Department of Genetics, Yale University, New Haven, CT 06520, USA.
J Clin Med. 2020 Jun 26;9(6):2004. doi: 10.3390/jcm9062004.
Antisense oligonucleotides (ASOs) bind sequence specifically to the target RNA and modulate protein expression through several different mechanisms. The ASO field is an emerging area of drug development that targets the disease source at the RNA level and offers a promising alternative to therapies targeting downstream processes. To translate ASO-based therapies into a clinical success, it is crucial to overcome the challenges associated with off-target side effects and insufficient biological activity. In this regard, several chemical modifications and diverse delivery strategies have been explored. In this review, we systematically discuss the chemical modifications, mechanism of action, and optimized delivery strategies of several different classes of ASOs. Further, we highlight the recent advances made in development of ASO-based drugs with a focus on drugs that are approved by the Food and Drug Administration (FDA) and the European Medicines Agency (EMA) for clinical applications. We also discuss various promising ASO-based drug candidates in the clinical trials, and the outstanding opportunity of emerging microRNA as a viable therapeutic target for future ASO-based therapies.

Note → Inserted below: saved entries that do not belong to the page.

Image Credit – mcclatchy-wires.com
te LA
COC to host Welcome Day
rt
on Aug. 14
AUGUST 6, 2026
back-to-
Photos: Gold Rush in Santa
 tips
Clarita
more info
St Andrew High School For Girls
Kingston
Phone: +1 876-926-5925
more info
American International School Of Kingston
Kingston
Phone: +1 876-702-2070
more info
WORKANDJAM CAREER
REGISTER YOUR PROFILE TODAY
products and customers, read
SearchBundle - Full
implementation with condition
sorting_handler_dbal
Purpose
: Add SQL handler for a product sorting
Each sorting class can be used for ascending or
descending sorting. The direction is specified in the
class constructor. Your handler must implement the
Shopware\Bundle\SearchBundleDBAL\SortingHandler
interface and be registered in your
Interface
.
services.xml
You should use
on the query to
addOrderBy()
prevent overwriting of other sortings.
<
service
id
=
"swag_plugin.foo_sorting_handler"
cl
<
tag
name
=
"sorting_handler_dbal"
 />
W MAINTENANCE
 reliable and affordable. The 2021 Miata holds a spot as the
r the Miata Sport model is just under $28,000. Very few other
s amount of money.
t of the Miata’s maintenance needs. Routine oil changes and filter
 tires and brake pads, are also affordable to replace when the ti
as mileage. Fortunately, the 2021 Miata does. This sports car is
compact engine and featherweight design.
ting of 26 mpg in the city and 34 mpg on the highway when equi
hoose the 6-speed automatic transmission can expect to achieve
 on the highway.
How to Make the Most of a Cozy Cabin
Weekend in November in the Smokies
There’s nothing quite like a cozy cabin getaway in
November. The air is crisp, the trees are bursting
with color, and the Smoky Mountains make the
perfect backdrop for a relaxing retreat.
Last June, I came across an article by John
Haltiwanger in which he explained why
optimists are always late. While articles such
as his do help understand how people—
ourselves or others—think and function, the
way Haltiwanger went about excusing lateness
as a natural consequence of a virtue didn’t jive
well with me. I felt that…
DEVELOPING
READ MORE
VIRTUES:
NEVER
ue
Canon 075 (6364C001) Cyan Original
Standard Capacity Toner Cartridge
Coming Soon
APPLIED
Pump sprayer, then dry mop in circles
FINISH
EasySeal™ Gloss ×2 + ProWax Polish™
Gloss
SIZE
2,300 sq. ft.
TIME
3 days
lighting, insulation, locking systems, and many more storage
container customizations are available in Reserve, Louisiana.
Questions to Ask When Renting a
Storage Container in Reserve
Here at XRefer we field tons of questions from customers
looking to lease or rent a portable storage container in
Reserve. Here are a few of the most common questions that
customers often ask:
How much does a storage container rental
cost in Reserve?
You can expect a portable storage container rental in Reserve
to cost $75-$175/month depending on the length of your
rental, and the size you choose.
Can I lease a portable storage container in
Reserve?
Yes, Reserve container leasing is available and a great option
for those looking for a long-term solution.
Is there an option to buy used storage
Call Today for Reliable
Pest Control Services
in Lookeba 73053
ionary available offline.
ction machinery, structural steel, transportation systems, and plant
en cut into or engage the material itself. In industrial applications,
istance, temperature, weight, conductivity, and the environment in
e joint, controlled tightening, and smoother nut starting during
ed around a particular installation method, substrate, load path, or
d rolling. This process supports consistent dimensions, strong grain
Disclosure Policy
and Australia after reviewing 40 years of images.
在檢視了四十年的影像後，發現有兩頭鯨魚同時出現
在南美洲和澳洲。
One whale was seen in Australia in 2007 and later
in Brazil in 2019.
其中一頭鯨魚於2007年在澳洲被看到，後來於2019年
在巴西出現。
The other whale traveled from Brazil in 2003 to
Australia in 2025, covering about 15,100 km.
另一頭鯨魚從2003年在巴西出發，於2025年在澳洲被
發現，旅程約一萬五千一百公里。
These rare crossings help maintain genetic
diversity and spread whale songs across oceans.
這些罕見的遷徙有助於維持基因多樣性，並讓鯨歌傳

反义寡核苷酸(ASO)可特异性地与靶RNA序列结合,并通过几种不同机制调节蛋白质表达。ASO领域是一个新兴的药物研发领域,它在RNA水平上靶向疾病源头,为针对下游过程的疗法提供了一种有前景的替代方案。为了使基于ASO的疗法取得临床成功,克服与脱靶副作用和生物活性不足相关的挑战至关重要。在这方面,人们已经探索了几种化学修饰和多样的递送策略。在本综述中,我们系统地讨论了几类不同ASO的化学修饰、作用机制和优化的递送策略。此外,我们重点介绍了基于ASO的药物开发的最新进展,重点关注已获美国食品药品监督管理局(FDA)和欧洲药品管理局(EMA)批准用于临床的药物。我们还讨论了临床试验中各种有前景的基于ASO的候选药物,以及新兴的微小RNA作为未来基于ASO疗法的可行治疗靶点所带来的绝佳机遇。